The party of Yulia Tymoshenko, who is considered to be the most realistic opponent of Yushchenko at the forthcoming Ukrainian Presidential elections, has refrained from commenting on Medvedev’s statement. “While the Presidents chat, Yulia works,” a party spokesperson said, as quoted by the Ukrainian media on Wednesday. Valery Pisarenko, an MP from Tymoshenko’s bloc, evaluated Medvedev’s letter as “adequate” on August 11 but later retracted this, saying he had spoken “before he had read the complete message.”

The Kremlin has now made an additional statement, explaining that Medvedev’s address was sent to Yushchenko and not “the Ukrainian people.” "The message cannot be construed as aggressive. It is a calm and balanced assertion of how the policies of Ukraine's incumbent President have affected Russian-Ukrainian relations. Therefore it was aimed at him [Viktor Yushchenko] personally," Alexei Gromov, a Deputy Kremlin administration chief, said.

Medvedev’s letter was one of the top news stories in Georgia, as amongst other things it criticised Yushchenko for his support of Georgia during last August’s war. “A negative public reaction was created by Ukraine's anti-Russian stance in connection with the brutal attack on South Ossetia by Saakashvili's regime. A year after those tragic events, once again the question of why civilians and Russian peacekeepers in Tskhinval [the Russified name of the South Ossetian de facto capital Tskhinvali] were killed with Ukrainian weapons has arisen. Those in Kiev who supplied the Georgian Army with weapons and, by the way, do not intend to stop doing so, fully share with Tbilisi the responsibility for the committed crimes,” stated the President of Russia.

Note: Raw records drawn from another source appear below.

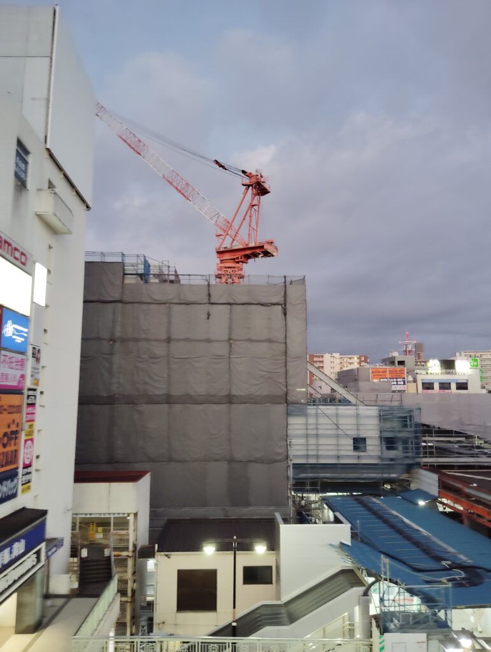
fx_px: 528
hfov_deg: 49.9
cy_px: 326
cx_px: 246
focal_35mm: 28
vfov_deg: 63.4
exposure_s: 1/33.3
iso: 716
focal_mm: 4.22
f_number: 1.8
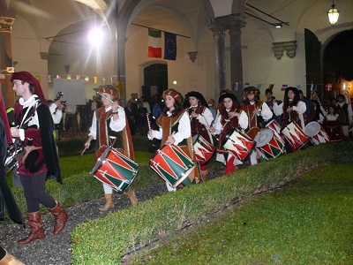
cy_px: 132
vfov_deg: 40.7
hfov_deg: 52.6
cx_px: 176
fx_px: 357
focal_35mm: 35
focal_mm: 7.4
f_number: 2.8
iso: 320
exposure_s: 1/30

Georgian Deputy Minister of Foreign Affairs Alexander Nalbandov stated that this address once again confirms that the most important foreign policy instruments of the Kremlin are “blackmail, weapons, threat and aggression.” “Russia has no capability, or does not want, to talk to sovereign states in a civilized way,” stated Nalbandov on August 11, appealing to the international community to pay “proper attention” to Medvedev’s letter.

Viktor Yushchenko was the leader of Ukraine's "Orange Revolution" in 2004, which altered the political direction of the state to one of seeking Euro-Atlantic integration. This alteration caused protest from the Russian side. Medvedev’s letter has arrived in a pre-election period; the next Ukrainian Presidential election is scheduled for January 17, 2009.